• [QUELLTEXT]
Verdis Opernprojekt hieß ja anfangs nach Jago. Ich finde beide Figuren gleichermaßen faszinierend. Sie sind so miteinander verkettet, dass man den einen ohne den anderen kaum erzählen kann. Was ich an Jago aus heutiger Sicht so erzählenswert finde, ist, wie weit jemand mit fake news – der Taschentuch-intrige – kommen kann.
Wie ist Jagos Hass auf Otello motiviert? Bei Shakespeare ist es klar, wenn er sagt: „I hate the Moor.“
Außerdem heißt es, er habe ein Verhältnis mit Emilia, Jagos Ehefrau, gehabt. Aber das haben Verdi und sein Librettist Arrigo Boito alles getilgt. Es gibt einen Hinweis, dass Jago sich bei einer Beförderung übergangen gefühlt habe; das nehmen wir ernst. Vor allem aber ist er das, als was er sich in seinem Credo zu erkennen gibt: eine amoralische Spielernatur,
Nun zu Desdemona: Hat diese langweilige Frau nur die Opferrolle inne, oder finden Sie irgendetwas Ambivalentes an ihr?

• [AUFGABE A]
Wie heißt laut Quelltext der Librettist, mit dem Verdi zusammenarbeitete?
• [AUFGABE B]
Schreiben Sie aus dem Quelltext den Abschnitt zwischen „Verdis Opernprojekt hieß“ und „Taschentuch-intrige – kommen kann.“ heraus, beide Stellen eingeschlossen.

• [ARBEITSMATERIAL]
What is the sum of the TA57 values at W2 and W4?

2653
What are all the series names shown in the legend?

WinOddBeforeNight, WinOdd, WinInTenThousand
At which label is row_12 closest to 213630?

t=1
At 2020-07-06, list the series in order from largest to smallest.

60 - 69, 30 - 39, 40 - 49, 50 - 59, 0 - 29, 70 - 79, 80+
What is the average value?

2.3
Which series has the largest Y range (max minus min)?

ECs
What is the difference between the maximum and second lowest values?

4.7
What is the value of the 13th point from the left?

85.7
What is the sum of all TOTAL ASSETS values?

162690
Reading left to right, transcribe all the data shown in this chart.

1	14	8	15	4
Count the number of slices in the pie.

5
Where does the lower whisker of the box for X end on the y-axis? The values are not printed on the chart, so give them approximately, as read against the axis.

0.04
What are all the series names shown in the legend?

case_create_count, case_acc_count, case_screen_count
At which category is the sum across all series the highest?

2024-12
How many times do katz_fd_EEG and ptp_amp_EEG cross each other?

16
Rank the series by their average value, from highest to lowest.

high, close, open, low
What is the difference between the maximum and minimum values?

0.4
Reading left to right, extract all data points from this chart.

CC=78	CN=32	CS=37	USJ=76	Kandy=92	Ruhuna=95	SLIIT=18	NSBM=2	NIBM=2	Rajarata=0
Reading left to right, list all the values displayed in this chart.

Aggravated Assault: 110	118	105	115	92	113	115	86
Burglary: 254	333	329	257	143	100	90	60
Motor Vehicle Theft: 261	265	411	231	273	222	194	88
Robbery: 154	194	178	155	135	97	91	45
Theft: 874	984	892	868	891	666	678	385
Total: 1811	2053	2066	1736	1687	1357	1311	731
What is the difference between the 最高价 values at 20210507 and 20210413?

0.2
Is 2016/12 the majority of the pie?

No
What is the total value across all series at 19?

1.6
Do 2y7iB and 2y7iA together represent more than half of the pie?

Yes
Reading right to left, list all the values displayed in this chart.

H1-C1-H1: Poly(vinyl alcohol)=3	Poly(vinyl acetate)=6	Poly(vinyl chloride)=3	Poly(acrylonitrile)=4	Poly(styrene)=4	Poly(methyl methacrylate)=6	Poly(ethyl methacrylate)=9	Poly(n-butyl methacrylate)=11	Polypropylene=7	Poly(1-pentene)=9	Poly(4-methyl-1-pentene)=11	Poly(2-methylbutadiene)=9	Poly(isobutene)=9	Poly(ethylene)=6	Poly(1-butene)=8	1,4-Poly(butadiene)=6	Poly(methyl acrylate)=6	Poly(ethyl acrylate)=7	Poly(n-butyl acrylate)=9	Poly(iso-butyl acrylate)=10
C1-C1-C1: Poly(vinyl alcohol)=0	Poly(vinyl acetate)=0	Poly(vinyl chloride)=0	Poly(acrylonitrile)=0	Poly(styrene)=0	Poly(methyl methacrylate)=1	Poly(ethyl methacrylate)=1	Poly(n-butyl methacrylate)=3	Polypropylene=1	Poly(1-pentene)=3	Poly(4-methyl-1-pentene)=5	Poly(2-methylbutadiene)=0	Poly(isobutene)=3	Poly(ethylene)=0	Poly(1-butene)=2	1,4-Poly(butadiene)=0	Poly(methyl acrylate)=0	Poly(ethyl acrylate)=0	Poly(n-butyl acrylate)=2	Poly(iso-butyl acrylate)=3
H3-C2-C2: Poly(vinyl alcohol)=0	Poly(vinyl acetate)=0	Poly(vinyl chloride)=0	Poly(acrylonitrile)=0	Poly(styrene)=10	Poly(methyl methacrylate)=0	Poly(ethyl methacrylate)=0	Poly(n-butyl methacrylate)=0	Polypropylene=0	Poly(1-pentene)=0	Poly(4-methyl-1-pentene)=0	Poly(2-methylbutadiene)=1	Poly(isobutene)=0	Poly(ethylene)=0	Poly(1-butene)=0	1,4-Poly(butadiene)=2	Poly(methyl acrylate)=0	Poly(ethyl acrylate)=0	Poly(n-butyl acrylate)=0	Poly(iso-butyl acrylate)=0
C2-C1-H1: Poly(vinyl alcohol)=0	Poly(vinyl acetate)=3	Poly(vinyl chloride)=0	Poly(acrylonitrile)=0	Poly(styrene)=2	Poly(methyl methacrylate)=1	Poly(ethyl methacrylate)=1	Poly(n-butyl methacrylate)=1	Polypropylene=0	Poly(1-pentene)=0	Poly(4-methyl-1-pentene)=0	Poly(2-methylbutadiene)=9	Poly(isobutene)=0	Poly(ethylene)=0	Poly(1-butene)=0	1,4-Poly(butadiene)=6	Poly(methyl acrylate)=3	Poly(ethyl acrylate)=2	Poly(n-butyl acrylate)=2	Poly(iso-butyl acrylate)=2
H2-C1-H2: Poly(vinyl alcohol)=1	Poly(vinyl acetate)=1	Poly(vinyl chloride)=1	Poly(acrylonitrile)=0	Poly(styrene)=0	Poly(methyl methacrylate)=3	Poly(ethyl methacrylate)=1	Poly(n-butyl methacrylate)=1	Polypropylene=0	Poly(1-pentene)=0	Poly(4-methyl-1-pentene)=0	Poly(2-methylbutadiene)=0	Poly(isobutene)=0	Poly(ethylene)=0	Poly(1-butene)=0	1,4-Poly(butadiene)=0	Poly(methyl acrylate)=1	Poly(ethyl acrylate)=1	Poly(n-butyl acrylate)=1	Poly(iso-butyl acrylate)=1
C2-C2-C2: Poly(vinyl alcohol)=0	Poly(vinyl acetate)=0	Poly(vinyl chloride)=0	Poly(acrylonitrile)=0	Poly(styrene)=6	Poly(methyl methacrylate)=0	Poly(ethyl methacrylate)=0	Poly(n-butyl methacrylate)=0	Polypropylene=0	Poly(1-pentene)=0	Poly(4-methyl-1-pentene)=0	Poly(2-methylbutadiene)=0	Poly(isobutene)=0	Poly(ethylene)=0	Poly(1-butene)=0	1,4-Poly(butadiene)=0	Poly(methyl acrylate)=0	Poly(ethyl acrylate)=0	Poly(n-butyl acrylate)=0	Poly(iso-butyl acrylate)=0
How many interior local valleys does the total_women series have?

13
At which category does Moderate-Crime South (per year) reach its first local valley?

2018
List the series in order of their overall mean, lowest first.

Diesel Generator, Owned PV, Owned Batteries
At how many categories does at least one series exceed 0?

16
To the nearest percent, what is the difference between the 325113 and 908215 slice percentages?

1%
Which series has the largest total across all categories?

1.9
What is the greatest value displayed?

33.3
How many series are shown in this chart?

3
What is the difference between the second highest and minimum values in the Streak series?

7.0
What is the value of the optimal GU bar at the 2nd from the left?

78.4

• [ANTWORTFELD A]
Arrigo Boito.

• [ANTWORTFELD B]
Verdis Opernprojekt hieß ja anfangs nach Jago. Ich finde beide Figuren gleichermaßen faszinierend. Sie sind so miteinander verkettet, dass man den einen ohne den anderen kaum erzählen kann. Was ich an Jago aus heutiger Sicht so erzählenswert finde, ist, wie weit jemand mit fake news – der Taschentuch-intrige – kommen kann.